Al Gore made fabulous piles of money on carbon trading - and his markets only go up and attract more investors as long as people remain alarmed about global warming, err, climate change. Same for places like California, which has implemented carbon trading and whose Senator Kamala Harris has threatened (when she was Atty Gen) to jail people who disagree with AGW.
You make a good point, but I can see a potential future space for genuinely useful proof of work based crypto.
An example would be protein folding which was done for free like the SETI analysis, similar scientific tasks could have been wrapped up as useful proof of work. They were not, they were done for free. The work done on protein folding has value to society. Similar productives proof of work tasks could be rewarded by the value tied up in the work. The a share of the revenues from the application of the work could be paid as dividends just like conventional stocks.
The exchanges could exist to trade a full range of these like conventional stocks.
Wasted energy crypto is doomed, this is why bitcoin has always been a huge pyramid scheme, there is no fundamental value in it.
"cryptocurrency" isn't just a bubble... see http://www.philippecloutier.co...
I agree.
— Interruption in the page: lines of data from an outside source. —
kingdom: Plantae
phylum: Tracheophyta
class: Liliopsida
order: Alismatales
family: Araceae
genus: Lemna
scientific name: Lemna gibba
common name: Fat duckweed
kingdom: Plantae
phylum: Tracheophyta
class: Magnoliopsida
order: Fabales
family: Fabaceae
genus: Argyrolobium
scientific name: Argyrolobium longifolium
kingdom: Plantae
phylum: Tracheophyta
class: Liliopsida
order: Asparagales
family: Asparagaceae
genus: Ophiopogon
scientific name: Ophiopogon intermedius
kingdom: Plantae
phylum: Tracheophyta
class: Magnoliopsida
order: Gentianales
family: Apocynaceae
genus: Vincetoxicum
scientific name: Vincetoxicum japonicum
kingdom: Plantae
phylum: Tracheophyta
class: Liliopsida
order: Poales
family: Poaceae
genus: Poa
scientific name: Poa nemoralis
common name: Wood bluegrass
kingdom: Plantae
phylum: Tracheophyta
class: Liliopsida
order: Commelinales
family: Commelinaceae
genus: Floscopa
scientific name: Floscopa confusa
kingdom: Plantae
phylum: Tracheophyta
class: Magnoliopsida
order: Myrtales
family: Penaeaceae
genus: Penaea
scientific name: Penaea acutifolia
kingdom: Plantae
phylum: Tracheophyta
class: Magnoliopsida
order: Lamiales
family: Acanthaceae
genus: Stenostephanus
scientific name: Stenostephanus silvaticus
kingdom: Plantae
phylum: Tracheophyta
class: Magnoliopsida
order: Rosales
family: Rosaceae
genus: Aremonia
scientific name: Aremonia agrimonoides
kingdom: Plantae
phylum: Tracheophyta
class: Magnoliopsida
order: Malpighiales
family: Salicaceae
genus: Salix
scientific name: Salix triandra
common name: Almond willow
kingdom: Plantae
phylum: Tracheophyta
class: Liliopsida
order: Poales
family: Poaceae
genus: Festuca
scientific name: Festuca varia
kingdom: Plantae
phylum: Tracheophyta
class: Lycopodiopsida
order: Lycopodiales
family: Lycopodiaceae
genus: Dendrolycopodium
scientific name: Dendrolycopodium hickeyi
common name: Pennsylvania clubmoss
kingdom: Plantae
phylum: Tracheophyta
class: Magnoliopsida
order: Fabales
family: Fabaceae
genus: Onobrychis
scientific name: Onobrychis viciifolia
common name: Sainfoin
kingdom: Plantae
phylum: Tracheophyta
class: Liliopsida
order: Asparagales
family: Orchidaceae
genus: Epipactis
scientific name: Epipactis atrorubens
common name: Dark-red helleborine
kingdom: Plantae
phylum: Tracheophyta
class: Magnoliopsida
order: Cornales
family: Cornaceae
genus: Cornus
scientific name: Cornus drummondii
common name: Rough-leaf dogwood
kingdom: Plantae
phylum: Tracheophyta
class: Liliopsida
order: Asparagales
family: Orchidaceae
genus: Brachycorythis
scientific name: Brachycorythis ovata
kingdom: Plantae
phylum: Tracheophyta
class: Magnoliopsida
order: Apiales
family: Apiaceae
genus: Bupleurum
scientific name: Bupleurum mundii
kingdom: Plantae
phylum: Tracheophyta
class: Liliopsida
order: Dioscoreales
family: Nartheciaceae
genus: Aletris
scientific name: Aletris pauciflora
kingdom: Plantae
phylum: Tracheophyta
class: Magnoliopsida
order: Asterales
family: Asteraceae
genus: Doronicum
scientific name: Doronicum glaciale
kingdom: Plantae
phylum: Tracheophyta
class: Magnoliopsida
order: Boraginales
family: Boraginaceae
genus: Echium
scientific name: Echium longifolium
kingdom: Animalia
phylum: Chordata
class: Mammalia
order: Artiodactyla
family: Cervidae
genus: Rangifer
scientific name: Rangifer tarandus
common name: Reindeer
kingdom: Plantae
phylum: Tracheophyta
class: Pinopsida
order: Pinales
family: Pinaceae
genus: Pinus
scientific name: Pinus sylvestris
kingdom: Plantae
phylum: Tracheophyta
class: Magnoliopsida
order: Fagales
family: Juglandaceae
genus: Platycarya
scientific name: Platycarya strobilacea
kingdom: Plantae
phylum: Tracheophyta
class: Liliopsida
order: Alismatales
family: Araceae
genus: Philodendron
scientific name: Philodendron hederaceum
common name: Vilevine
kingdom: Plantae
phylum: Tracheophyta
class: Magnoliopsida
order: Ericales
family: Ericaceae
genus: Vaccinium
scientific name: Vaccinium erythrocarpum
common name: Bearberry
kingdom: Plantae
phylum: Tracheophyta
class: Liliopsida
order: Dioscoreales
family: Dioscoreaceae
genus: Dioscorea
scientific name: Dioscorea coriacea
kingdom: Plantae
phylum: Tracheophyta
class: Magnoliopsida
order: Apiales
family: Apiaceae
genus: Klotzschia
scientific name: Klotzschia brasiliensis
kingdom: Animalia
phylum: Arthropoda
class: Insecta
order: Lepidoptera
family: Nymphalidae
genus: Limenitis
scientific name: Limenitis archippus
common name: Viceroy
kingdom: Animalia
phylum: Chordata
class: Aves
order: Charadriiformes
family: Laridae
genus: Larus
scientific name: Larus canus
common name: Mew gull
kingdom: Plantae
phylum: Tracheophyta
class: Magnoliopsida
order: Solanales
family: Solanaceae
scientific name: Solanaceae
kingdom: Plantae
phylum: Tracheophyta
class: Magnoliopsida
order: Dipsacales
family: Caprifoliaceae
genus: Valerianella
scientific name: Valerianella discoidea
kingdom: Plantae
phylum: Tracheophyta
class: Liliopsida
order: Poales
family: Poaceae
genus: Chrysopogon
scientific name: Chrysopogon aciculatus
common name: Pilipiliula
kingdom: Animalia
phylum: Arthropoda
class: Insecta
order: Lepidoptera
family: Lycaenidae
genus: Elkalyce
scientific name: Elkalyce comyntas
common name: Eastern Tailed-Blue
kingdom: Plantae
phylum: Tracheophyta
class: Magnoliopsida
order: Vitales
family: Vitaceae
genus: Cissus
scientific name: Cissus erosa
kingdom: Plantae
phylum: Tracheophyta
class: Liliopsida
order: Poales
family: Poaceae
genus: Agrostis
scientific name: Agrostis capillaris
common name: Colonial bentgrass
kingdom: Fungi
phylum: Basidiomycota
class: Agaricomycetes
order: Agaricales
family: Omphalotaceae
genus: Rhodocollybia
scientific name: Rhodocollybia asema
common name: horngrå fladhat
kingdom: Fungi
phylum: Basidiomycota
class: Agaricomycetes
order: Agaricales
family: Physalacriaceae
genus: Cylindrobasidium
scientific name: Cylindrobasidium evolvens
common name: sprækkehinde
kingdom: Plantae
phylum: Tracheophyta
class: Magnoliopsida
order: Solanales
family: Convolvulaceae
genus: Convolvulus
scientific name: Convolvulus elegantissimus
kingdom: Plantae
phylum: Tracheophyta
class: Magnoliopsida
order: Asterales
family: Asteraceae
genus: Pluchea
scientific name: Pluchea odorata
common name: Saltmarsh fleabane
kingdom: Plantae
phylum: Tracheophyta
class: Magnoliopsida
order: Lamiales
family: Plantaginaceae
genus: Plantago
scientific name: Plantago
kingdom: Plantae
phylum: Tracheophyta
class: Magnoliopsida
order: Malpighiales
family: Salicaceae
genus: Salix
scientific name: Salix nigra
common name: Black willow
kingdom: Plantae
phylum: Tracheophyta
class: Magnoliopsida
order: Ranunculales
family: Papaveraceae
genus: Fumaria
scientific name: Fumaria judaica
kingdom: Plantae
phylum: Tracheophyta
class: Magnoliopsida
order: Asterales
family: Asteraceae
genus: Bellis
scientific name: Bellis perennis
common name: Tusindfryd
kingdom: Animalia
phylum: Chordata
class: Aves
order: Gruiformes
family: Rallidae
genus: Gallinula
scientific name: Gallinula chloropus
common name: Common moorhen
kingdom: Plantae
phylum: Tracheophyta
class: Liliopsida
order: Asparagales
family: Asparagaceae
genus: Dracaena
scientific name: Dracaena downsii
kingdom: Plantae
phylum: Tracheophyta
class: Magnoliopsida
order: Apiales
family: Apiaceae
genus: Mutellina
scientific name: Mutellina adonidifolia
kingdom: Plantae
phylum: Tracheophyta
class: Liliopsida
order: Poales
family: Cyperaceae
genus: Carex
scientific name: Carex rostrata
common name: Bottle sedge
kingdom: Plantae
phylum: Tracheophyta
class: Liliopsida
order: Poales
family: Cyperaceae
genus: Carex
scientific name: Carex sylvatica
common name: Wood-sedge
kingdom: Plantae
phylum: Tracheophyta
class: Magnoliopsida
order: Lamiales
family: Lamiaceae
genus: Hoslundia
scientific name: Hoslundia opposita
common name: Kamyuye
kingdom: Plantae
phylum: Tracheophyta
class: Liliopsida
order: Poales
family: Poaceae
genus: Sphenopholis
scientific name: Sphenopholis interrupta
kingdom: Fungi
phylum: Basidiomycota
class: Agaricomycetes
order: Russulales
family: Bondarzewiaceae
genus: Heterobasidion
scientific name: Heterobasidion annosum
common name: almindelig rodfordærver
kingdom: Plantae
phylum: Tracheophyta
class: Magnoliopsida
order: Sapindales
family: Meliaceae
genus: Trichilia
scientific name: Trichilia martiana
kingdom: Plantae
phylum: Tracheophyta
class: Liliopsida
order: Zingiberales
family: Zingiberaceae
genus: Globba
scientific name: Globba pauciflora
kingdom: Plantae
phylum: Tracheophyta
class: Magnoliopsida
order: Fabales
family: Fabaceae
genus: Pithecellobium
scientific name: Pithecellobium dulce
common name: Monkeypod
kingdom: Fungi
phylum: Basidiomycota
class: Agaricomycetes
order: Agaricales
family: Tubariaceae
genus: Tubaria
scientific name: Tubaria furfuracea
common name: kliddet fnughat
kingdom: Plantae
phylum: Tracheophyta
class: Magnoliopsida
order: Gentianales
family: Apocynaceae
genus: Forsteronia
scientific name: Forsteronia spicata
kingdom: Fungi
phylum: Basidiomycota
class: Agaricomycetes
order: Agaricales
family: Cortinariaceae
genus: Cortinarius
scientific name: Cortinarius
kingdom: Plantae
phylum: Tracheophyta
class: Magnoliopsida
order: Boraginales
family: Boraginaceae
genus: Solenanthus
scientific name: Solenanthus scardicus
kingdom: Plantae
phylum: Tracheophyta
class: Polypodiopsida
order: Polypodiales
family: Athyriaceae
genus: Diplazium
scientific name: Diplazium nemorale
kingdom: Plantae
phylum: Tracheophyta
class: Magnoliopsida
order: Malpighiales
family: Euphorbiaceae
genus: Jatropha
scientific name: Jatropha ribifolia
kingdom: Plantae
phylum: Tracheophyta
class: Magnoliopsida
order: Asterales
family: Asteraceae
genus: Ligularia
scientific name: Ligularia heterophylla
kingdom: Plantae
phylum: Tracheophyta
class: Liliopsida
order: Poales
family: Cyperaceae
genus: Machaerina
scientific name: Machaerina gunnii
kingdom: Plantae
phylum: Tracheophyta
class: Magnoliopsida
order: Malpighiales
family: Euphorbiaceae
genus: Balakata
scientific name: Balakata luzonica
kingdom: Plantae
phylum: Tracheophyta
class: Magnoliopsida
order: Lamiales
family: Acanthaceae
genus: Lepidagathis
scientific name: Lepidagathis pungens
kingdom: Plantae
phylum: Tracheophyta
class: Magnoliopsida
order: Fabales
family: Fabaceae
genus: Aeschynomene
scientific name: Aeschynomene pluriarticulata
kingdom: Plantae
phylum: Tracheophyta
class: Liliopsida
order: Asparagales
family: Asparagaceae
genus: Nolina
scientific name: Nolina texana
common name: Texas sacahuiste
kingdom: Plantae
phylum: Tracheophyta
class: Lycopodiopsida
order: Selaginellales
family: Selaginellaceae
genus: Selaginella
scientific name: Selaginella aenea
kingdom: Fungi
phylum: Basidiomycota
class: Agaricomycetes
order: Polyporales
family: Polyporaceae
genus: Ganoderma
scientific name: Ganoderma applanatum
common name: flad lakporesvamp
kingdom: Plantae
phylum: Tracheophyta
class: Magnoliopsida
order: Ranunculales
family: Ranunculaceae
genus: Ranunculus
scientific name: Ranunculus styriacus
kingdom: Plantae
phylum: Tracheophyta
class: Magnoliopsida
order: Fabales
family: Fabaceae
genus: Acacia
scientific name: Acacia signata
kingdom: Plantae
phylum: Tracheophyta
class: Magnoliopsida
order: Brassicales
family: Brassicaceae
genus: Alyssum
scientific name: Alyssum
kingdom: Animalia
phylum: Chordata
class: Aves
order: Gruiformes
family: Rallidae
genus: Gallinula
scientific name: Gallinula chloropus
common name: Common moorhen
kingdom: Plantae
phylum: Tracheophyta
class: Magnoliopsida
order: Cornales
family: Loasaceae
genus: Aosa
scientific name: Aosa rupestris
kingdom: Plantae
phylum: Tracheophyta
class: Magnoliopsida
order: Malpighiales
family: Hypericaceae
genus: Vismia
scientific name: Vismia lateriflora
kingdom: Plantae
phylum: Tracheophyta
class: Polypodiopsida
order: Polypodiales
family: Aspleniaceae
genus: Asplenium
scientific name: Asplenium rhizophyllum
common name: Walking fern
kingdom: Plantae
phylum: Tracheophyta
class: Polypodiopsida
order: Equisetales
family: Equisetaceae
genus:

Indeed I've thought about protein folding as a great proof of work if it could be harnessed. Are you working on that?
Some drink at the fountain of knowledge. Others just gargle.
> has now lost over $690 billion and 83 percent of its value
Bitcoin has no actual value, it only has cost. you cannot plug it back into the system and recover the electricity that was used to create it.
Any apparent 'value' is only what the next sucker will pay you for it.